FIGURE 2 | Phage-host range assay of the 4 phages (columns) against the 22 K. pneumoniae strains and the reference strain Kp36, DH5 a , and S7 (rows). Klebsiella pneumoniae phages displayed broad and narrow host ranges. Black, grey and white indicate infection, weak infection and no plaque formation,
______________________________
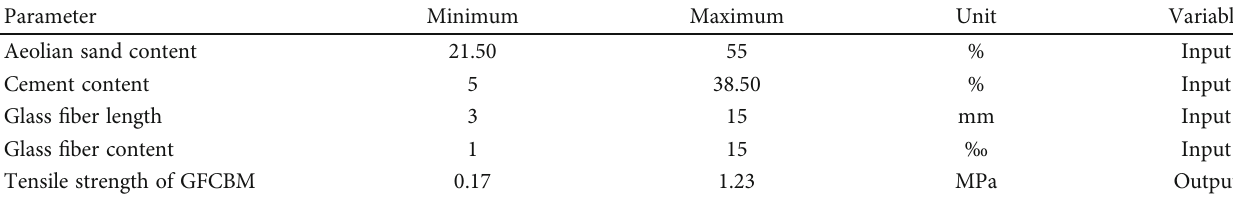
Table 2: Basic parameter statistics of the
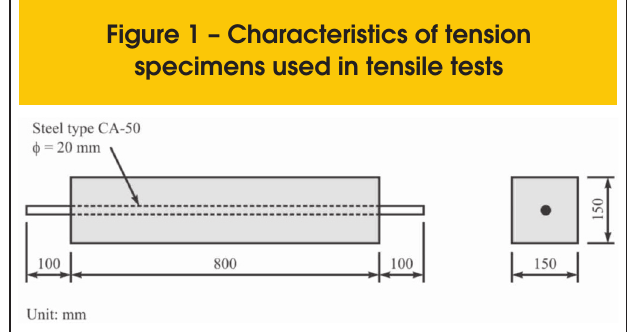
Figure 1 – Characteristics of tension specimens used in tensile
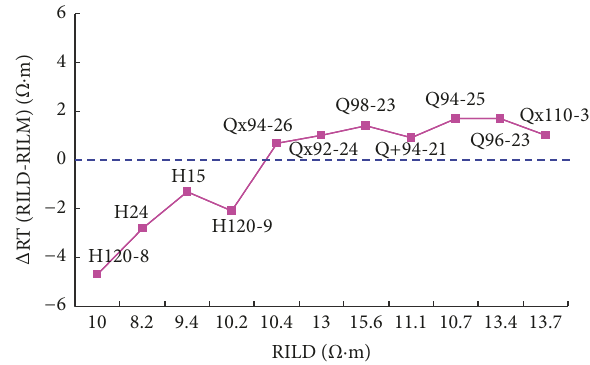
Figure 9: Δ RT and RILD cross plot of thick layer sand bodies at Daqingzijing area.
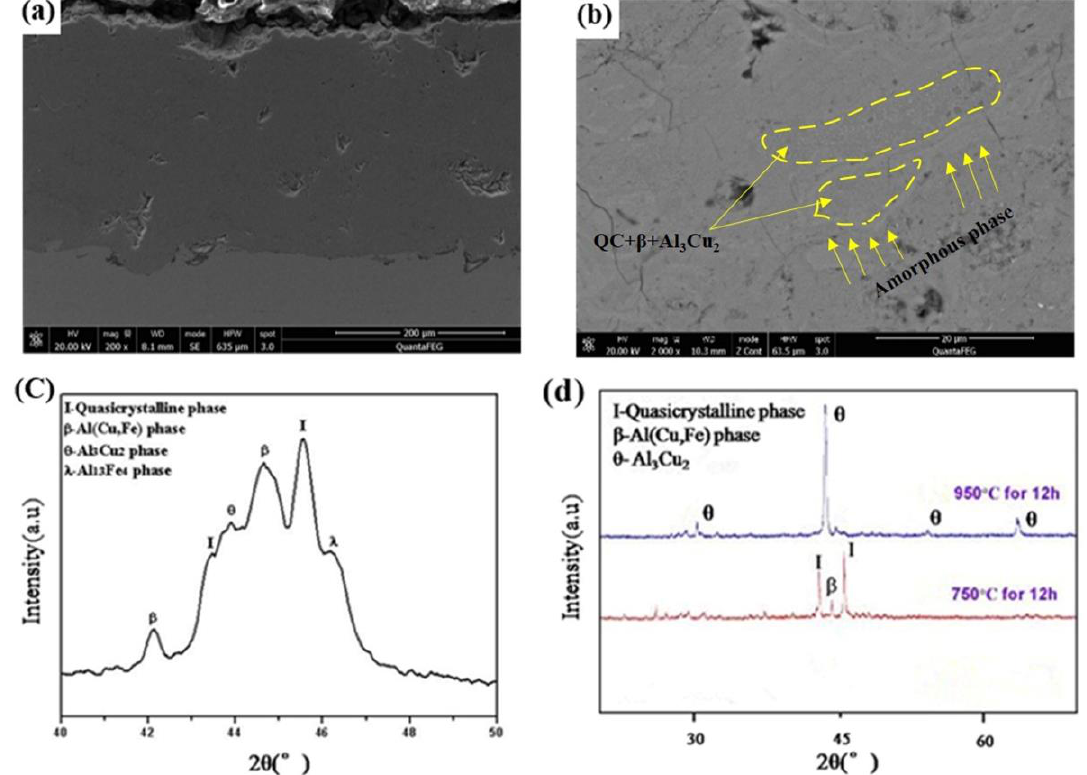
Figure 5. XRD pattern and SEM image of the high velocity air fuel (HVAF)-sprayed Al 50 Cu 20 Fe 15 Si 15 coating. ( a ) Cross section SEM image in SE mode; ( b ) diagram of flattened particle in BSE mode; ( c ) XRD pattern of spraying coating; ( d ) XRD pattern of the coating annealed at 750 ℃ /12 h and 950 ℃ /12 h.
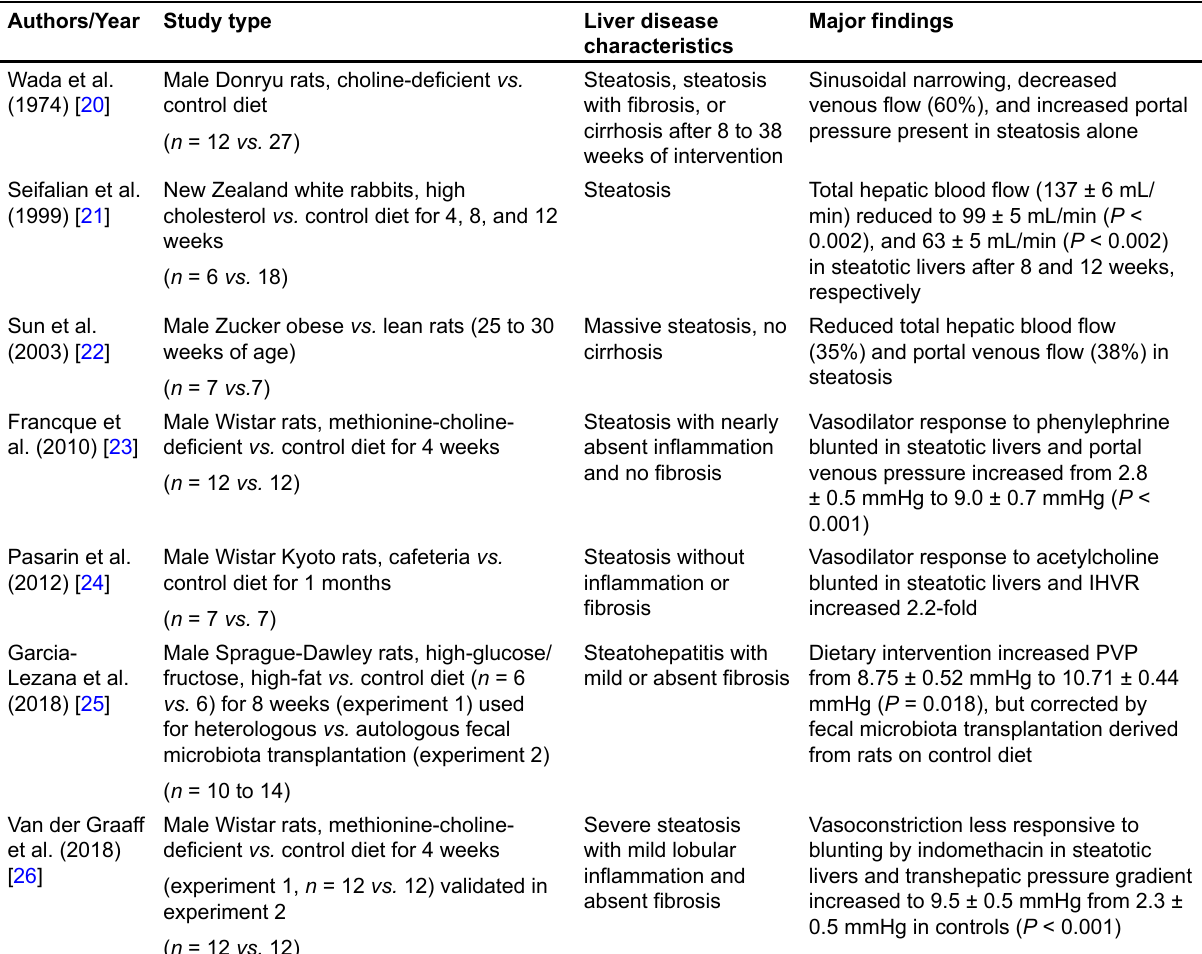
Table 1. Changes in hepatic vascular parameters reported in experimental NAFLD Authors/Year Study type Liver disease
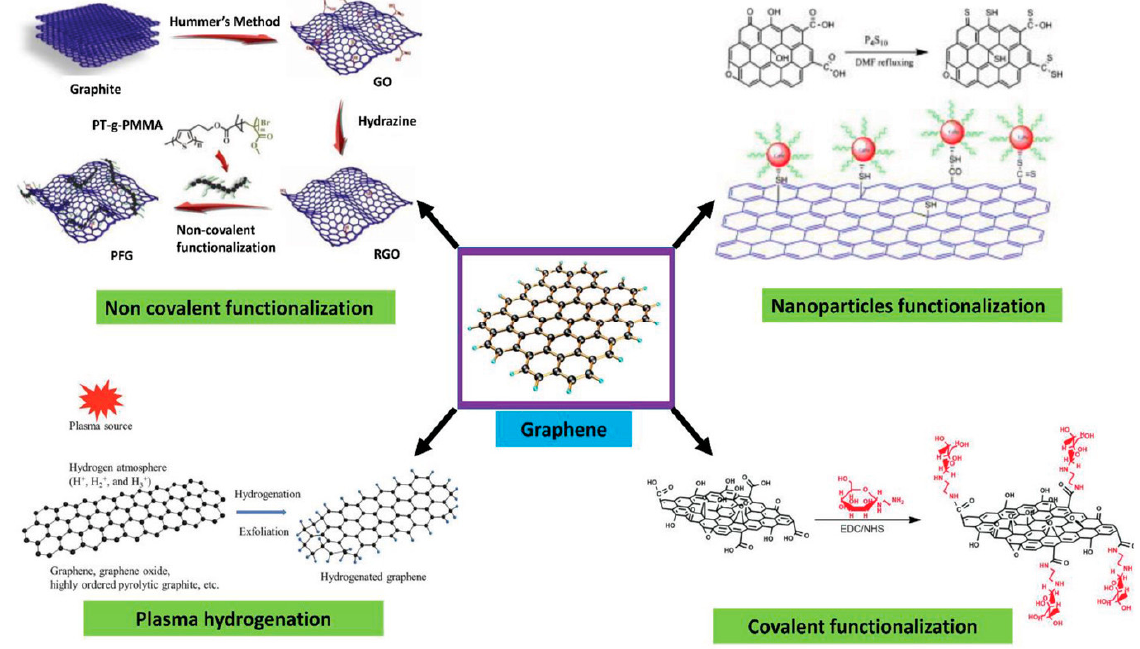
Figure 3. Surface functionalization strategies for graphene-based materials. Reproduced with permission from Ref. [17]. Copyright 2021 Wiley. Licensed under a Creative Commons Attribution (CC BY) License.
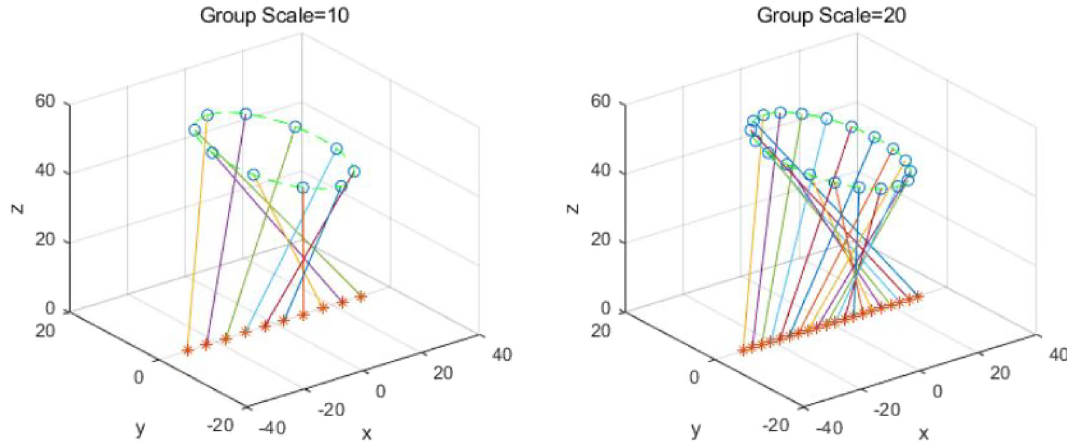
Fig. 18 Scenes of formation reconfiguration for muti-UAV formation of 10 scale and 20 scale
______________________________
_Work request_
From the listing above, collect every line that mentions the word "formation".

_Task solution_
FIGURE 2 | Phage-host range assay of the 4 phages (columns) against the 22 K. pneumoniae strains and the reference strain Kp36, DH5 a , and S7 (rows). Klebsiella pneumoniae phages displayed broad and narrow host ranges. Black, grey and white indicate infection, weak infection and no plaque formation,
Fig. 18 Scenes of formation reconfiguration for muti-UAV formation of 10 scale and 20 scale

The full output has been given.